[Page-level text extractions]
···
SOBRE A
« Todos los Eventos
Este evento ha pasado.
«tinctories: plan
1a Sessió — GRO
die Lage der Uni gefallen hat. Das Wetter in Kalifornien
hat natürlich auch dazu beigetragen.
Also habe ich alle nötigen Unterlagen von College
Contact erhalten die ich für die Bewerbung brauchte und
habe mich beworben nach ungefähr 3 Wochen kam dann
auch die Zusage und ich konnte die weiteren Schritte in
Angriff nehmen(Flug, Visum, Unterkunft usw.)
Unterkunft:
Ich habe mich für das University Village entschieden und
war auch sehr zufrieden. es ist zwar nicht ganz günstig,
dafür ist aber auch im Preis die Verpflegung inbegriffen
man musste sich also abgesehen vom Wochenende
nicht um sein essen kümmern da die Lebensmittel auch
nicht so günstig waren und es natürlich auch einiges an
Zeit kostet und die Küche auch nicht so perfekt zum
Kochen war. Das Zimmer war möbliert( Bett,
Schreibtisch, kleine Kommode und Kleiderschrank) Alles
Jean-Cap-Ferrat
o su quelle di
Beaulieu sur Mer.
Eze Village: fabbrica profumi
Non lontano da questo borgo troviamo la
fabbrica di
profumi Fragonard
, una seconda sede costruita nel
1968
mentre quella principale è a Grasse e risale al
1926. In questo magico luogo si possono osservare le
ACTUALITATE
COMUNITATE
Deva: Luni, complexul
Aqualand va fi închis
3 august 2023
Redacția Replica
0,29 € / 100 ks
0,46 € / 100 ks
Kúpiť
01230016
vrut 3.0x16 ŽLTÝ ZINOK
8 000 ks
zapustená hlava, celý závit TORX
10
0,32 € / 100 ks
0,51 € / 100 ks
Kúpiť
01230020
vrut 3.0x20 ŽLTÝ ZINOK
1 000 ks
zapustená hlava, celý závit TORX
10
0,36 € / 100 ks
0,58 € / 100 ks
···
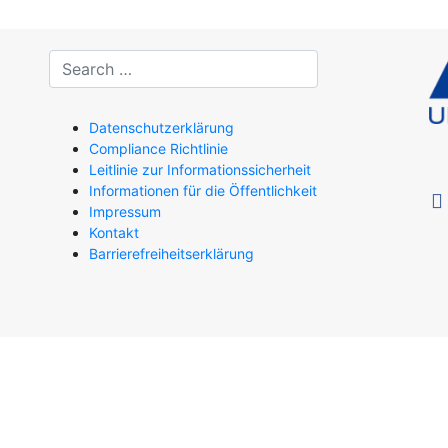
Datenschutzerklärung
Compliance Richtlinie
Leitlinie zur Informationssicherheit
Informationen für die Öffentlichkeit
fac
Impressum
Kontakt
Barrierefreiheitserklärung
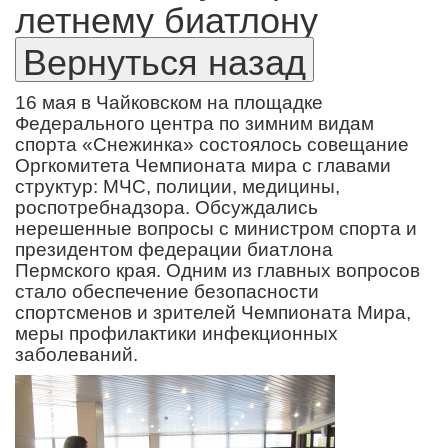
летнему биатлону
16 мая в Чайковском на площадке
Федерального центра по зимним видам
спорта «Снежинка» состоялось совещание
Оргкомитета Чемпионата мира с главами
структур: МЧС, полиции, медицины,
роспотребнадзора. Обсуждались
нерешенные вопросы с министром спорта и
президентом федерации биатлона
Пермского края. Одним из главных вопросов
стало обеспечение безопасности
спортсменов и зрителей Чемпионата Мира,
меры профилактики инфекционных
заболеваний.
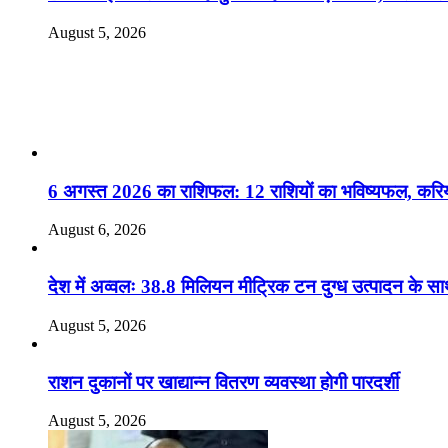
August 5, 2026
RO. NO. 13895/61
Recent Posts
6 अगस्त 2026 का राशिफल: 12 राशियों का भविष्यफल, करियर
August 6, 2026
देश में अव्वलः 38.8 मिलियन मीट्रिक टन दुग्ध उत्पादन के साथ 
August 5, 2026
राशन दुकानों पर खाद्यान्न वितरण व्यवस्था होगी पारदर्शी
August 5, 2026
···
> WHAT THE EXERCISE ASKS
When you reach the line holding "man musste sich also abgesehen vom Wochenende" in the records above, begin reproducing exactly, stop after the line holding "Jean-Cap-Ferrat", and output nothing else.

> FINISHED TASK
man musste sich also abgesehen vom Wochenende
nicht um sein essen kümmern da die Lebensmittel auch
nicht so günstig waren und es natürlich auch einiges an
Zeit kostet und die Küche auch nicht so perfekt zum
Kochen war. Das Zimmer war möbliert( Bett,
Schreibtisch, kleine Kommode und Kleiderschrank) Alles
Jean-Cap-Ferrat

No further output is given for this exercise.